Colloquium Artificial Intelligence - Dr. Anton van Beek, University of Dublin
When: | Th 19-09-2024 15:00 - 16:00 |
Where: | 5161.0134 Bernoulliborg |
Title: Designing with Non-Differentiable and Discontinuous Functions
Abstract:
Machine learning has proven to be a powerful tool to expedite scientific and engineering discoveries in a plethora of disciplines but is often incompatible/inefficient when used in conjunction with systems that have non-differentiable discontinuous behavior (especially when data is sparse). This is a substantial limitation as many contemporary scientific and engineering challenges involve functions with these characteristics (e.g., contact problems in mechanics, and material properties because of phase changes). Dr. van Beek holds the belief that this class of problems requires a rigorous Bayesian treatment to expedite and facilitate discovery. Consequently, in this talk, he will start with a general introduction to Bayesian methods in the context of engineering design and science.

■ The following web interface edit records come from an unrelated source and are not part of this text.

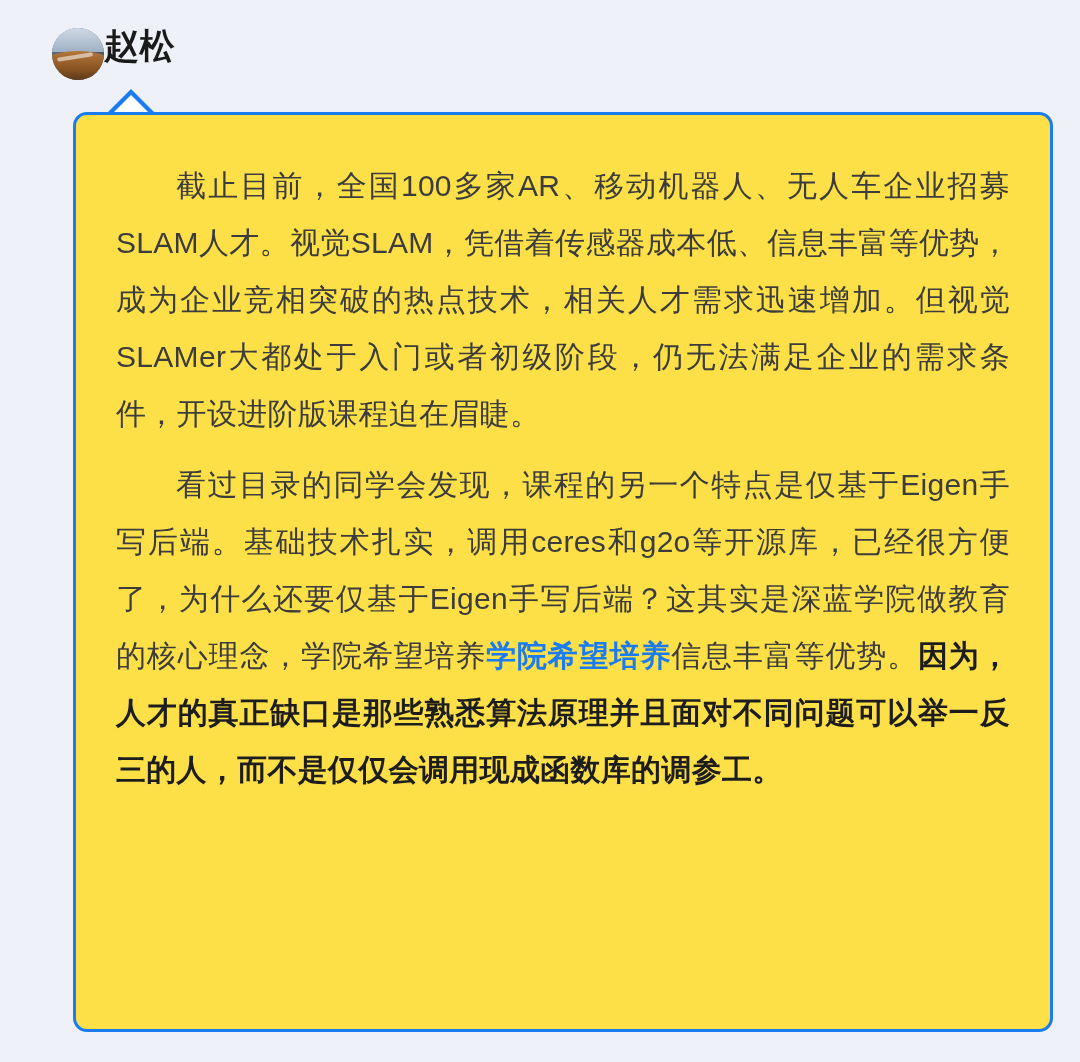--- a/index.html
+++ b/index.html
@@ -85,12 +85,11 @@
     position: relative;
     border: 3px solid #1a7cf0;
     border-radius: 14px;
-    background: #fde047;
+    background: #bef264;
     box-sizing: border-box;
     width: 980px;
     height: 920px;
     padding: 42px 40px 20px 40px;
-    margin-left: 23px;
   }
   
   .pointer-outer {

Subsequently, he will introduce the discontinuous Gaussian process (DCGP) model that involves learning a parametric, yet flexible, function to ensure that the residuals of a training data set are continuous, differentiable, and jointly normally distributed. Subsequently, he will demonstrate the potential of the DCGP model for three applications: i) global emulation of discontinuous and non-differentiable responses, ii) design when the locations of discontinuity boundaries are known a priori, and iii) design when the locations of the discontinuity boundaries are unknown. The latter scenario is particularly interesting as this holds the potential to expedite, and sometimes enable, the discovery of properties that emerge from unknown interactions within a system being studied (e.g., high-entropy alloys that form new crystal structures at specific volumetric ratios). The talk will conclude by exploring open research challenges, and avenues for continued scientific inquiry.
Biography:
Anton van Beek is a Lecturer/Assistant Professor in the School of Mechanical and Materials Engineering at University College Dublin. As the principal investigator of the optimization and data of the designed systems laboratory (ODDS-Lab), he studies statistical methods that enable the design of increasingly more complex systems. He received his B.S. (2013) in Mechanical Engineering from the HZ University of Applied Sciences (The Netherlands). Afterward, he worked for one year as a naval architect at IHC Merwede. He then returned to graduate school and received his M.S. (2017) in Mechanical Engineering from the University of Michigan and Shanghai Jiao Tong University Joint Institute (China). Finally, he completed his Ph.D. (2021) under the supervision of Dr. Wei Chen at the Mechanical Engineering Department of Northwestern University (United States). Anton has (co-)authored 27 peer- reviewed research manuscripts (17 journal papers, 9 conference papers, and 1 book chapter).